Il libro si articola tra visite negli spazi della sua infanzia, tra amicizie e luoghi del tempo passato dando al lettore la possibilità di scoprire – o riscoprire – monumenti, paesaggi, case nobiliari e personaggi nei quali la protagonista viene magicamente proiettata come in sogno. Ma il clou delle pagine è racchiuso nell’esposizione delle varie teorie dei concorrenti scrittori che, alla fine, se sveleranno l’arcano, se daranno un nome e quello vero, riceveranno un cospicuo premio. Non sono moltissimi gli autori che rispondono all’appello ma i loro racconti, tra il vero e il fantasioso, narrano di una Palermo che fu, senza nostalgia, ma accompagnando il lettore in luoghi e personaggi alcuni dei quali realmente esistiti e facenti parte della storia della città. Non mancano le sottolineature per l’amore verso Palermo e verso il suo teatro, la sua costruzione che viene raccontata senza immaginazione con documentazione storica anche se a volte romanzata.
A fatti mai accaduti si intrecciano storie rielaborate di avvenimenti reali, di personaggi frutto di costruzioni mentali, di proiezioni di sé. A volte un racconto può assumere i contorni di un giallo e non mancano le citazioni letterarie come, ad esempio, “Il sogno è l’infinita ombra del vero”(Giovanni Pascoli) oppure il protagonista precipita in una direzione onirica soprattutto se si presta attenzione alle coincidenze in cui la musica del Falstaff di Verdi, opera rappresentata all’inaugurazione del 1897, viene percepita in contesti fuori dal teatro ma significativi rispetto alla narrazione.

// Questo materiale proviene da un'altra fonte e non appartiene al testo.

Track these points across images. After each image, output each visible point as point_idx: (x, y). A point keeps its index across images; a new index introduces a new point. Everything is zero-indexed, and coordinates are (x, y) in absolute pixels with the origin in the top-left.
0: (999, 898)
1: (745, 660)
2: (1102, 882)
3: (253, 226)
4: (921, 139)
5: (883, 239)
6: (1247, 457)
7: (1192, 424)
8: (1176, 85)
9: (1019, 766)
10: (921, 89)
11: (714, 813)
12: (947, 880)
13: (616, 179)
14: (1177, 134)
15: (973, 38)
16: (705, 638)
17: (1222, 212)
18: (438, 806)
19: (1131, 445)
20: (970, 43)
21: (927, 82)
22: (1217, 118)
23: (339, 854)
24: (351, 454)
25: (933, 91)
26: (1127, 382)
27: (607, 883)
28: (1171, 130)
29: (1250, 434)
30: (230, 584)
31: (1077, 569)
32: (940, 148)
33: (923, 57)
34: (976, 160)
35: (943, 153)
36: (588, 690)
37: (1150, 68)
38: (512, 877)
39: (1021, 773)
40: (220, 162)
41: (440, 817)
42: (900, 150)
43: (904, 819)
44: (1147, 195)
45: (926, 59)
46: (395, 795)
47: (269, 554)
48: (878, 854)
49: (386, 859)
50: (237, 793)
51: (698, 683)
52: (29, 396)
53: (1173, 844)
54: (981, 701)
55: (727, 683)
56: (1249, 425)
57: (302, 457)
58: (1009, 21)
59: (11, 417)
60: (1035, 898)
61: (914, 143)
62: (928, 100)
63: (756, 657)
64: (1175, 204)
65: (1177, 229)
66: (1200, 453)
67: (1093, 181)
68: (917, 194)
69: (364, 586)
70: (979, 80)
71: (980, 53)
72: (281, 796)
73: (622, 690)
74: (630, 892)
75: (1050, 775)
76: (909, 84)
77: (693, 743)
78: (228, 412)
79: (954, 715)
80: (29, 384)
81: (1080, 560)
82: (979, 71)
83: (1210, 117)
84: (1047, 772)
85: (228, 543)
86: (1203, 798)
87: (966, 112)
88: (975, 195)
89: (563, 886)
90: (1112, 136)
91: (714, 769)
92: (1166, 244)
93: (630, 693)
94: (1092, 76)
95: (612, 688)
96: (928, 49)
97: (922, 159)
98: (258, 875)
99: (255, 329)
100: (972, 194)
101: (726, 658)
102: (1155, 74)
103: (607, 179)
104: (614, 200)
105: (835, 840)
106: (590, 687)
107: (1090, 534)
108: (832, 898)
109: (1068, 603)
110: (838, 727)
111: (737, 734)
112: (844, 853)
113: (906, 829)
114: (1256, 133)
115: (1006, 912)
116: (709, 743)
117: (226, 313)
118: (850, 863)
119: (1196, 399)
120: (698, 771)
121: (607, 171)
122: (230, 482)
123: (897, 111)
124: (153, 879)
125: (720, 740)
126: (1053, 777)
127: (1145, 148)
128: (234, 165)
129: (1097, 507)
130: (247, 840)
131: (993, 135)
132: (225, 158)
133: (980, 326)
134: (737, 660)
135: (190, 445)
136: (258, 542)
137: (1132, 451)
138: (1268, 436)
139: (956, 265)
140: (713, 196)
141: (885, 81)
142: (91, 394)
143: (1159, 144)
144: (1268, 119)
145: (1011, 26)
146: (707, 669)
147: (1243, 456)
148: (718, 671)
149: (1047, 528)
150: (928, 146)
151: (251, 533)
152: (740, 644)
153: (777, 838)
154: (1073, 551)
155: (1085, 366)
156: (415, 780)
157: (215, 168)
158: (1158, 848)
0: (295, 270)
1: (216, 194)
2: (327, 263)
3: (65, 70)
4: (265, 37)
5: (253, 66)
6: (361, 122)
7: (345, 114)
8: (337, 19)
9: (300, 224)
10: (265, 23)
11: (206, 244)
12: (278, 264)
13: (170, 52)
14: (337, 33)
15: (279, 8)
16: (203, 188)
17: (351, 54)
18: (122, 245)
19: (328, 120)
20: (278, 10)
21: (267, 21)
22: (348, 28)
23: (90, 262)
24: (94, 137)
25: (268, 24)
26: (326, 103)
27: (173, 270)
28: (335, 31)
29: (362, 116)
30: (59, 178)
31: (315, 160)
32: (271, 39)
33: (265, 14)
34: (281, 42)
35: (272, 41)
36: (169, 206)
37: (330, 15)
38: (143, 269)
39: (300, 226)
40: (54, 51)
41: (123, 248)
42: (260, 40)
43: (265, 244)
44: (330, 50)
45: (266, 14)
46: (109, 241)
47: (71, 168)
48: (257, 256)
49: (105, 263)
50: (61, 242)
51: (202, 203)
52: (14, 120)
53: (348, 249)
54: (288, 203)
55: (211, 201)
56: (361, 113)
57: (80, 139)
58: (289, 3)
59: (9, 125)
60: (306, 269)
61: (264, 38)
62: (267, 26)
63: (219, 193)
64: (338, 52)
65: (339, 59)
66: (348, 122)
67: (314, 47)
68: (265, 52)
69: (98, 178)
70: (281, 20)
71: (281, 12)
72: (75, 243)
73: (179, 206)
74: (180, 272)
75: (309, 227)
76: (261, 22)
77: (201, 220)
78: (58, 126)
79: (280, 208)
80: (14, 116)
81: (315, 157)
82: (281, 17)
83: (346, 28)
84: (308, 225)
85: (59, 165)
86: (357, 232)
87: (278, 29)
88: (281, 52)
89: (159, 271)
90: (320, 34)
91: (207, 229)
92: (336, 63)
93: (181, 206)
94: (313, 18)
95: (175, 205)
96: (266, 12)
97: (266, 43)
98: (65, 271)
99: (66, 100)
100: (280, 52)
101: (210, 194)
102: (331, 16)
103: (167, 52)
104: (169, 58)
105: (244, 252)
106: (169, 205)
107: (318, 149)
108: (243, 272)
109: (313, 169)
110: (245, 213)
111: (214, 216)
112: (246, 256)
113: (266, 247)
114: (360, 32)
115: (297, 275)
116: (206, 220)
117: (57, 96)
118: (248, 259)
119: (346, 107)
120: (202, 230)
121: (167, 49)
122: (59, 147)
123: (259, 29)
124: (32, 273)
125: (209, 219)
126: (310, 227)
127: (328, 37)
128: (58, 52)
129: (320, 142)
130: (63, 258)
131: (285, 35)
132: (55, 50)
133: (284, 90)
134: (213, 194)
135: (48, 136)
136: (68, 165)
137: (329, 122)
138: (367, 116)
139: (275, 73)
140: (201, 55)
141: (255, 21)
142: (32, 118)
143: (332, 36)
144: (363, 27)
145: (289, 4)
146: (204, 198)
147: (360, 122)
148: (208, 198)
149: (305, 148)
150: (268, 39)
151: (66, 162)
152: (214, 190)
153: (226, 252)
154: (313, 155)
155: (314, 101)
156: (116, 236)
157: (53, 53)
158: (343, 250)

Non manca neanche il racconto proprio della costruzione, della storia degli architetti Giovan Battista Filippo Basile, del figlio Ernesto succedutogli alla sua morte e delle imprese costruttrici Giovanni Rutelli e Alberto Machì. E sono citate anche le statue dei due leoni rappresentanti l’uno la Tragedia a opera di Benedetto Civiletti, l’altro la Lirica a opera di Mario Rutelli autore, tra l’altro, della quadriga in bronzo di Apollo, in cima all’arco di trionfo che sormonta l’ingresso del teatro Politeama, mentre la coppia di cavalli posta lateralmente al cocchio è di Benedetto Civiletti.
Non poteva mancare un riferimento alla lingua siciliana che viene usata in diverse parti dei racconti ma ben tradotta nelle note a margine, così che sia comprensibile a tutti il significato di ciò che si legge e insieme sia conservazione e memoria delle proprie radici anche linguistiche.
Tra le pagine traspare anche lo stupore dell’ignoto, della sua scoperta che non dà risposte ma genera domande. E fa crescere, e fa commuovere dove non è la polvere che inumidisce gli occhi. Quella polvere che ancora oggi si frappone tra il visitatore del teatro e i ricordi che anche una sfida letteraria può suscitare.
La storia del Massimo racconta della volontà dell’amministrazione cittadina del tempo di costruire un tempio dell’arte per il quale fu necessario abbattere un intero quartiere per fare spazio ai suoi settemilasettecentotrenta metriquadrati in cui si sviluppa l’edificio. La decisione di abbattere conventi, chiese, abitazioni non fu però, ovviamente, gradita a tutti e perfino una monaca che viveva all’interno del convento poi demolito, rifiutandosi di andar via – narra la tradizione – continua ad aggirarsi tra le mura del palazzo, per dar atto alla sua maledizione di disturbare chiunque non credesse alla sua storia.
Non c’è soluzione, dunque, dai racconti che sono il frutto di ricerche storiche, certamente, ma avvolte da un amore e da una curiosità che non cesserà mai di essere non soltanto tra i palermitani ma anche tra coloro che si imbattono nella lettura dell’anonima, lapidaria frase. Soltanto la fantasia può dare risposta a chi cerca l’autore della frase. Pirandellianamente, quindi, può dirsi che gli autori potrebbero essere Uno, nessuno, centomila.